There is a rich and artful palette of releases in children’s books this fall — books about the seasons, about the sun and the moon, and about imparting ideas around compassion and empathy. All that is expressed in illustrations and texts that reach gently into hearts.
“Say It!” by Charlotte Zolotow, illustrated by Charlotte Voakeis This is a re-release of a book first on the shelves in 1980. It evokes senses of an autumn day as a child and her mother walk together. “Say It!” entreats the child throughout the walk, as her mother extols the colors and sight and sounds of the season, the wind and the leaves. What are the magic words she is looking for?
“Sing a Season Song” by Jane Yolen, illustrated by Lisel Jane Ashlock This book provides enchanting depictions of nature’s woodland creatures throughout the cycles of the year. Yolen provides a short text that travels subtly through each page like a turn of the seasons.
“How the Sun Got to Coco’s House” written and illustrated by Bob Graham The sun travels throughout the world on the pages of this book. As Coco climbs into bed at night with her dog at her side, and receives final hugs and kisses from her mother and father, the sun is rising in a faraway and very cold land. The sun travels over the sea, in snowy climes and warm ones, in the city and in the country. Illustrations show the sun’s light reflected off of a bird’s wing and from the paperboy’s bell. Then magically it appears in Coco’s house and in her backyard where it stays to warm a cold winter’s day.
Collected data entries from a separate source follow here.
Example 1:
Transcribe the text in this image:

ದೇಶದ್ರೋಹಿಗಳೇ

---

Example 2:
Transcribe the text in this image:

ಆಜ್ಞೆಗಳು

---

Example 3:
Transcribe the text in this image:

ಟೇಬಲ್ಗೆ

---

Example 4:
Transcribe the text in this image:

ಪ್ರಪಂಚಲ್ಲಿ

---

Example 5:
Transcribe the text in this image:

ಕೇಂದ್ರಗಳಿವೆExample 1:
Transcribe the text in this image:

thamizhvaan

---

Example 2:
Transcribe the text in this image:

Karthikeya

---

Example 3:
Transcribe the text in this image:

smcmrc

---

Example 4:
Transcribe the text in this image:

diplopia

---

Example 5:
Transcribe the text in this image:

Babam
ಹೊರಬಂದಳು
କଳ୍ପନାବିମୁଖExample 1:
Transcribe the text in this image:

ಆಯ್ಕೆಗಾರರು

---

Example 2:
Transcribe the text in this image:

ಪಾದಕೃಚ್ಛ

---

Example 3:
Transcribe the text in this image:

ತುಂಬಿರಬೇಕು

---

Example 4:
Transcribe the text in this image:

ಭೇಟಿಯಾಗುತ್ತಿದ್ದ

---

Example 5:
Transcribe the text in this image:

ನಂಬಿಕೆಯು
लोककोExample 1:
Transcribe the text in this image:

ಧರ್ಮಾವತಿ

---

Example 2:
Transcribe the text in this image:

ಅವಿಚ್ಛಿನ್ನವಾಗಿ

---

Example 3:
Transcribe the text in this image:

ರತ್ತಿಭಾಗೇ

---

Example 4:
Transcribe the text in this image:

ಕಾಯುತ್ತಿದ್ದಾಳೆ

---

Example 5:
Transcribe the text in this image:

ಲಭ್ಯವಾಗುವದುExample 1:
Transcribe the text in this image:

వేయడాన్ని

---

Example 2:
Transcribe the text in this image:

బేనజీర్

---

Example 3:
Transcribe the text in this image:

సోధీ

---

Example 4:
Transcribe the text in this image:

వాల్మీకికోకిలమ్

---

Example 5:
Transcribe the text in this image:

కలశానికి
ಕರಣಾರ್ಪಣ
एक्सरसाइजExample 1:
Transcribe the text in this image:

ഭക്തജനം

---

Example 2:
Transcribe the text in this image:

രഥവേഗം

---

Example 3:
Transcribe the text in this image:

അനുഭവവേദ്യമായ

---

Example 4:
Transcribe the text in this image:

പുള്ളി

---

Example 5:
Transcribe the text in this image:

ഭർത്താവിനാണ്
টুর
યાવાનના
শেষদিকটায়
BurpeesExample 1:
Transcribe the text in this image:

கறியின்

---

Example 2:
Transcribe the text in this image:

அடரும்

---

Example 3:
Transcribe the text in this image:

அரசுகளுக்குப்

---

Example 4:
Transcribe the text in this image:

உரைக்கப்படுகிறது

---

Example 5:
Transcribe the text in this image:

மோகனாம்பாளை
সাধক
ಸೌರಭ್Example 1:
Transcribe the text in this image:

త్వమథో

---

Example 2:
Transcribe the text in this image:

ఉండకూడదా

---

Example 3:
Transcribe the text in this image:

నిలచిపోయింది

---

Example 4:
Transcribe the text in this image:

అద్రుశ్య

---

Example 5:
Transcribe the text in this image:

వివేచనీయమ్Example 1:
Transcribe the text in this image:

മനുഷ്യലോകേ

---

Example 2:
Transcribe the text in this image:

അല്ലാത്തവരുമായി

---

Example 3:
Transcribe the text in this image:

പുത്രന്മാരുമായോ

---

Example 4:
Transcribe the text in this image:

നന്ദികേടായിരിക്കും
“Mr. Squirrel and the Moon” written and illustrated by Sebastian Meschenmoser. In this book, the lunar cycle is reflected upon in the style of a folk tale. Mr. Squirrel wakes to find not the sun, but the moon on his tree. A full moon, very difficult to move. Meschenmoser’s humorous portrayal of Mr. Squirrel’s predicament includes some concerns that he will be blamed for stealing the golden orb. Black and white pencil drawings include pictures of the bushy tailed rodent and his animal friends in a jail cell. After much work on all the creatures’ part, the moon is returned to the sky. However, the moon isn’t quite the way they originally found it.
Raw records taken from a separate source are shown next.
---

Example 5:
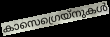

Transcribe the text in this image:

കാസെഗ്രെയ്നുകൾ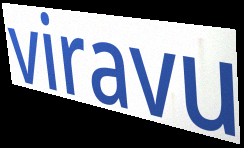
viravu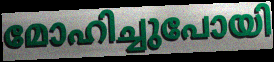
മോഹിച്ചുപോയിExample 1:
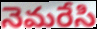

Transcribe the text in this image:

నెమరేసి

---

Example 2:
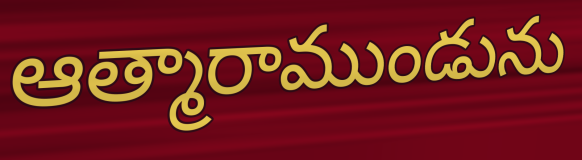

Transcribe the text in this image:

ఆత్మారాముండును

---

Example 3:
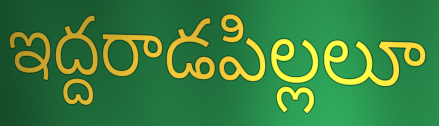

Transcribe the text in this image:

ఇద్దరాడపిల్లలూ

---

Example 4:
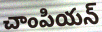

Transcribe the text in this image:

చాంపియన్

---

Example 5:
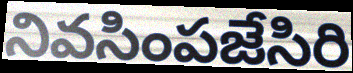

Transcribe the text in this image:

నివసింపజేసిరి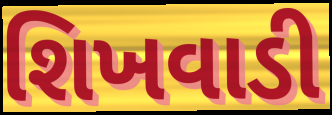
શિખવાડીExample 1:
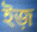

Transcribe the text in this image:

ইজ়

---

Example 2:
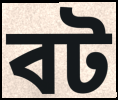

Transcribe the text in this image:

বট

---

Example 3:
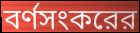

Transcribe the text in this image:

বর্ণসংকরের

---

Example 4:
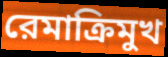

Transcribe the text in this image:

রেমাক্রিমুখ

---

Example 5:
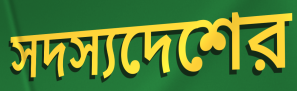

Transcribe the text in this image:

সদস্যদেশের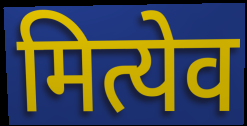
मित्येव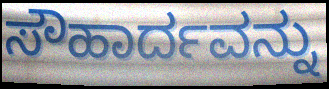
ಸೌಹಾರ್ದವನ್ನುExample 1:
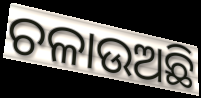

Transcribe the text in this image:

ଚଳାଉଅଛି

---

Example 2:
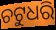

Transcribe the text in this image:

ଚଟୁଧରି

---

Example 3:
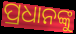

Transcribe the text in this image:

ପ୍ରଧାନଙ୍କୁ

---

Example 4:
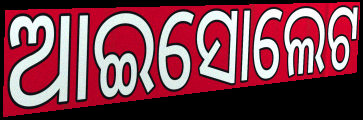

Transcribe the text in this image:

ଆଇସୋଲେଟ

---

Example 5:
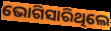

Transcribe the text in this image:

ଭୋଗିସାରିଥିଲେ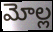
మోల్ల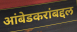
आंबेडकरांबद्दल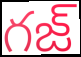
గజ్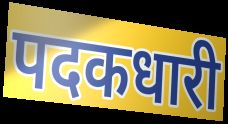
पदकधारी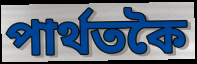
পাৰ্থতকৈ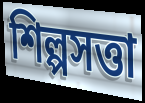
শিল্পসত্তাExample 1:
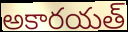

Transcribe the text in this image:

అకారయత్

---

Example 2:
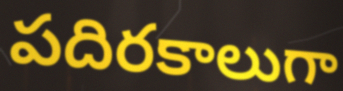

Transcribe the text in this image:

పదిరకాలుగా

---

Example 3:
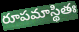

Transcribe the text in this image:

రూపమాస్థితః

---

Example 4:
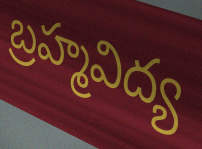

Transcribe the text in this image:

బ్రహ్మవిద్య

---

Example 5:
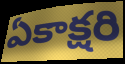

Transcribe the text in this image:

ఏకాక్షరిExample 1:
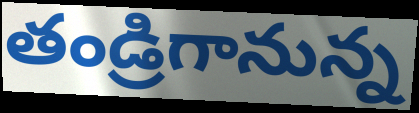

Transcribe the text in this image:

తండ్రిగానున్న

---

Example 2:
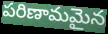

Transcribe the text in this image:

పరిణామమైన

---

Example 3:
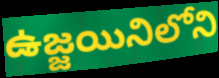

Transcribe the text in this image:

ఉజ్జయినిలోని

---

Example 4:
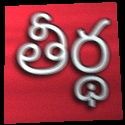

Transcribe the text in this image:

తీర్థ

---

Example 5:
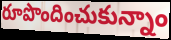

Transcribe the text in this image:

రూపొందించుకున్నాంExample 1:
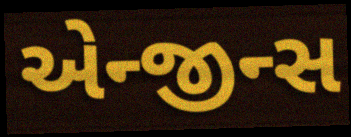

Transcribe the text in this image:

એન્જીન્સ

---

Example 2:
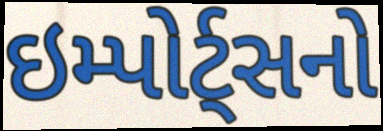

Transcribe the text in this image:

ઇમ્પોર્ટ્સનો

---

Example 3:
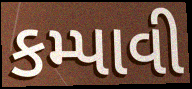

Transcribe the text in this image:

કમ્પાવી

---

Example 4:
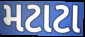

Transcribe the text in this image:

મટાટા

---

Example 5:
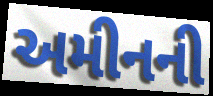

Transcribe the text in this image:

અમીનની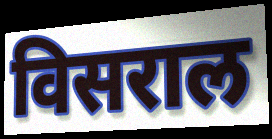
विसरालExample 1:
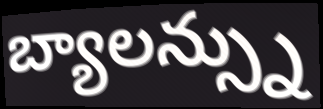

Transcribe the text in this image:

బ్యాలన్స్ను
“I Am a Bear” written and illustrated by Jean-Francois Dumont This read lightly touches on the plight of the homeless and depicts a bear housed in cardboard boxes on the streets of the city. He does not know how he landed in this predicament, but struggles to make his way, and tries to appear invisible to passersby to avoid any confrontation — until a small child notices and reaches out to him. This book is written so discreetly, it can be read on many levels, the story of a bear left behind on the street, or with some heartfelt discussion, an honest representation of the homeless people found on city streets.
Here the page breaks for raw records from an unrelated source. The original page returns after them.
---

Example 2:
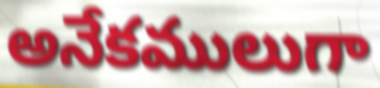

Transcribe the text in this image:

అనేకములుగా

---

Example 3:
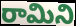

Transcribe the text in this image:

రామిని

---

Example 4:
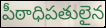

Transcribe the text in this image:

పీఠాధిపతులైన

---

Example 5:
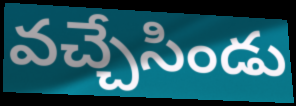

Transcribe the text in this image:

వచ్చేసిండు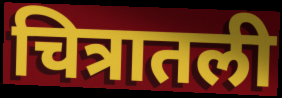
चित्रातली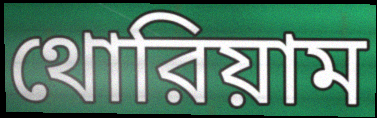
থোরিয়াম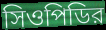
সিওপিডিরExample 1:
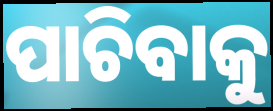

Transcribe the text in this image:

ପାଚିବାକୁ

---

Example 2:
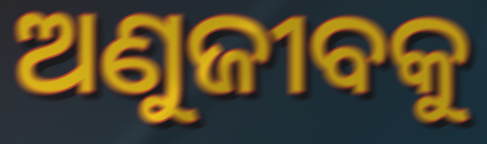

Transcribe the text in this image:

ଅଣୁଜୀବକୁ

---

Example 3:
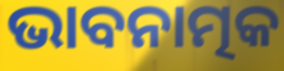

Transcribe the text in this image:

ଭାବନାତ୍ମକ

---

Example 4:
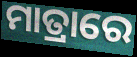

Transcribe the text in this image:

ମାତ୍ରାରେ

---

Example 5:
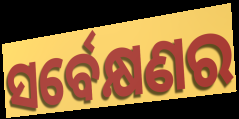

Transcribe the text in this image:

ସର୍ବେକ୍ଷଣରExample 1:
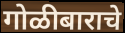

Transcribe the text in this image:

गोळीबाराचे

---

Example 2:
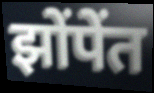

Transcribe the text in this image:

झोंपेंत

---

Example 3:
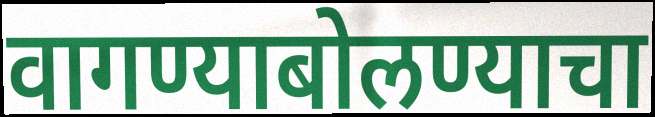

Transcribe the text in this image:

वागण्याबोलण्याचा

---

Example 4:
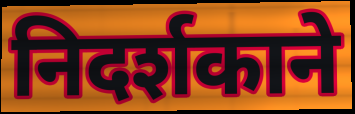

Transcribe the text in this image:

निदर्शकाने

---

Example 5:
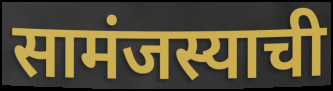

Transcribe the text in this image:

सामंजस्याचीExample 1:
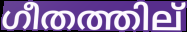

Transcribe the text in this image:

ഗീതത്തില്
“Crenshaw” by Katherine Applegate Homeless. Hard to conceive of for some children, a fact of life for others. This short chapter book is ideal for 8 to 12 year-olds to read independently, but it also works well as a family read-aloud as it creates opportunities for conversation. The book might be healing for children who have lost their homes and, perhaps, think it is a unique situation. Jackson and his family are about to be evicted from their home for the second time in his life. They previously lived in their van for a few months. Jackson can see that they are headed that way once again – his mother and father, although hardworking cannot seem to make ends meet. Jackson, a boy who believes in scientific facts and figures, is joined in times of crisis by an imaginary friend, Crenshaw, a giant and rather unruly cat. It is never too early to share stories emulating compassion and empathy with our children.
Laurie Collins is the Children’s Librarian at Ipswich Public Library in Ipswich, MA. She is author of “The Pajamas of My Dreams” and is a Mass Literacy Champion.